* EXERCISE REQUIREMENTS *
Only the lines holding the string "wrist" are needed; copy each of them from the data.

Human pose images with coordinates
=-=-=

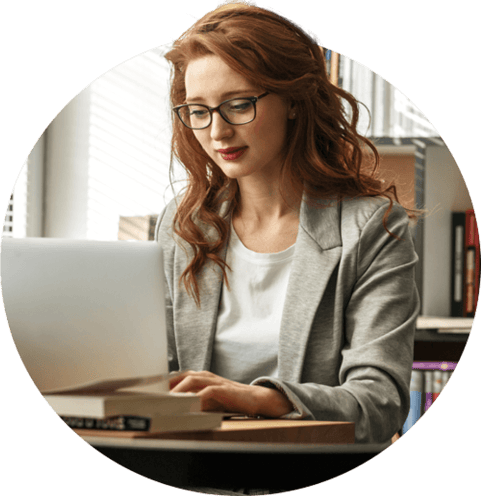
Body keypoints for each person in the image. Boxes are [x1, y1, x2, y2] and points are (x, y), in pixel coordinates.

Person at [155, 1, 420, 445]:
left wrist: (258, 399)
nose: (217, 132)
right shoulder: (183, 225)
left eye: (238, 105)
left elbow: (380, 404)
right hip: (191, 468)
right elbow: (151, 374)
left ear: (294, 101)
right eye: (198, 111)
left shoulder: (371, 227)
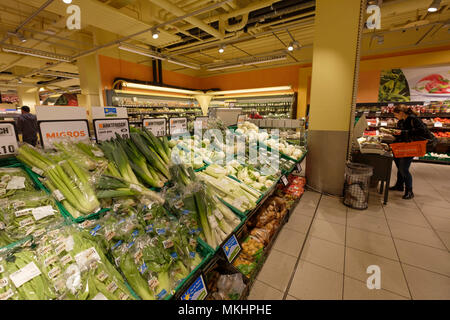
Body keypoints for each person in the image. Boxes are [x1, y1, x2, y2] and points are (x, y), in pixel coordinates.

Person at [389, 105, 436, 200]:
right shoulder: (401, 121)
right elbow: (401, 133)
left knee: (404, 168)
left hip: (412, 146)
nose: (395, 116)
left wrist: (403, 132)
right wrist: (394, 133)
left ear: (401, 113)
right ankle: (399, 185)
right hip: (403, 145)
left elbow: (422, 131)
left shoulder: (414, 119)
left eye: (395, 114)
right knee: (399, 166)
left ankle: (409, 191)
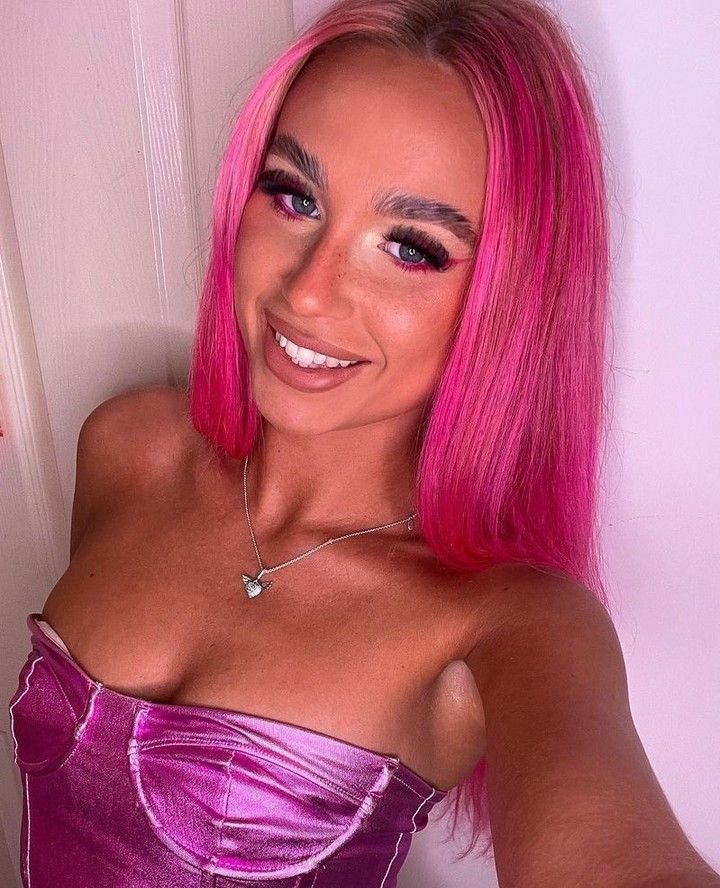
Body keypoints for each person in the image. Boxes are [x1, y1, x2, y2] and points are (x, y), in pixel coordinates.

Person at [8, 1, 720, 886]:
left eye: (411, 248)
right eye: (294, 196)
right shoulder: (130, 447)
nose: (309, 292)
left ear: (510, 300)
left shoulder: (511, 622)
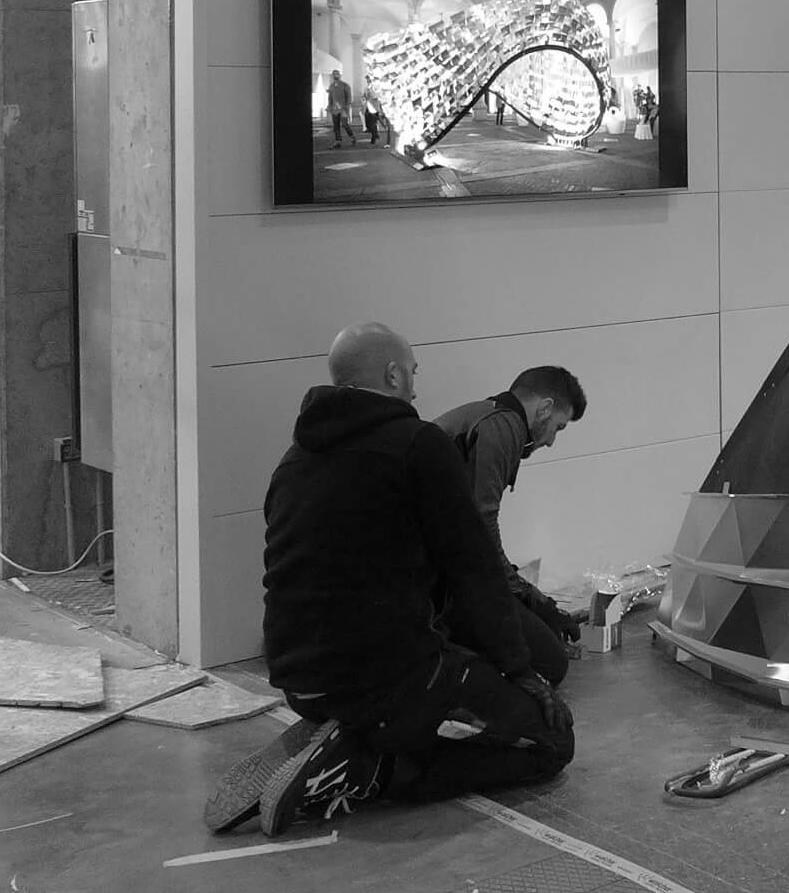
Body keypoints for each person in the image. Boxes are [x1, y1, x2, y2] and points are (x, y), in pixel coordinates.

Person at [208, 322, 573, 837]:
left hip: (298, 679)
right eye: (415, 372)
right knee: (551, 743)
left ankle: (345, 735)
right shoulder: (419, 444)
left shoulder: (294, 459)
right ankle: (369, 768)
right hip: (383, 678)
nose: (418, 387)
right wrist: (520, 670)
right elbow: (475, 570)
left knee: (443, 672)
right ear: (394, 373)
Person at [432, 365, 589, 685]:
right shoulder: (503, 426)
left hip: (444, 576)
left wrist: (525, 595)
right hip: (439, 588)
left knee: (544, 636)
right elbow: (483, 535)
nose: (551, 443)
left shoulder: (486, 415)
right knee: (550, 663)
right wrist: (533, 597)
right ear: (544, 408)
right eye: (558, 428)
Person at [325, 70, 353, 148]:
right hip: (334, 109)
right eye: (334, 74)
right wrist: (329, 107)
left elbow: (349, 97)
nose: (335, 75)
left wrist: (347, 106)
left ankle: (352, 137)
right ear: (333, 76)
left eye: (337, 74)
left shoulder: (345, 85)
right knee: (336, 126)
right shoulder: (331, 86)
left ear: (339, 75)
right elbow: (330, 98)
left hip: (343, 108)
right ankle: (338, 141)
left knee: (344, 124)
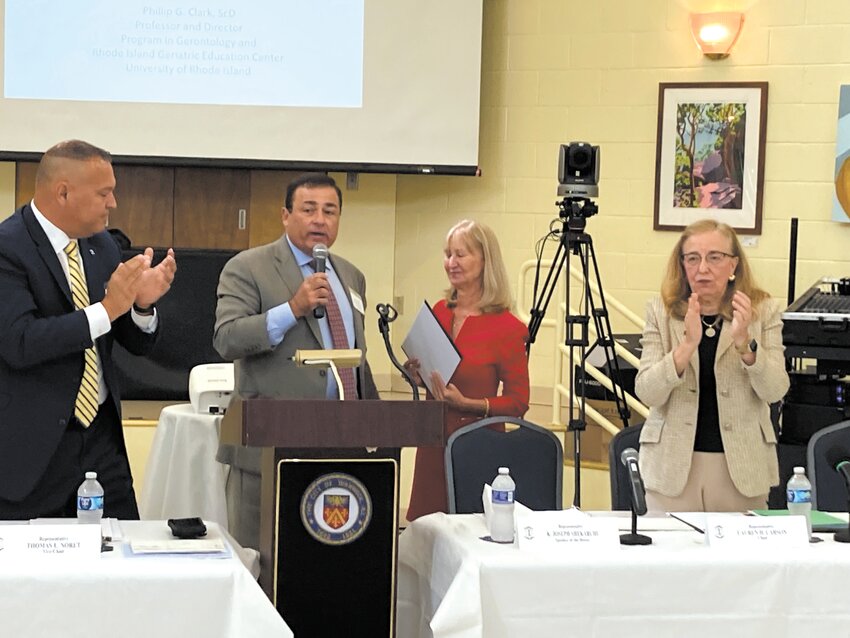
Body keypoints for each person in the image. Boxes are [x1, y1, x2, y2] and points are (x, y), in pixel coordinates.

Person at [0, 139, 177, 520]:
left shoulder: (102, 247)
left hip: (101, 441)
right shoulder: (7, 247)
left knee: (121, 561)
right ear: (63, 192)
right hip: (34, 449)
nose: (113, 203)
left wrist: (140, 305)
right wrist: (108, 308)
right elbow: (20, 342)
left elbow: (129, 341)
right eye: (104, 193)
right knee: (30, 574)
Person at [213, 172, 378, 548]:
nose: (320, 219)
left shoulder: (352, 276)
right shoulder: (248, 267)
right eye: (308, 209)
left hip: (342, 447)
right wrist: (292, 308)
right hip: (269, 448)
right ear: (285, 215)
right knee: (260, 563)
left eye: (330, 211)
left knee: (330, 561)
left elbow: (354, 354)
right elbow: (227, 339)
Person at [634, 218, 789, 512]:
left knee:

=-=-=

* EXERCISE ANSWER *
left wrist: (258, 399)
left wrist: (403, 132)
right wrist: (394, 133)
right wrist: (520, 670)
left wrist: (525, 595)
right wrist: (533, 597)
right wrist: (329, 107)
left wrist: (347, 106)
left wrist: (140, 305)
right wrist: (108, 308)
right wrist: (292, 308)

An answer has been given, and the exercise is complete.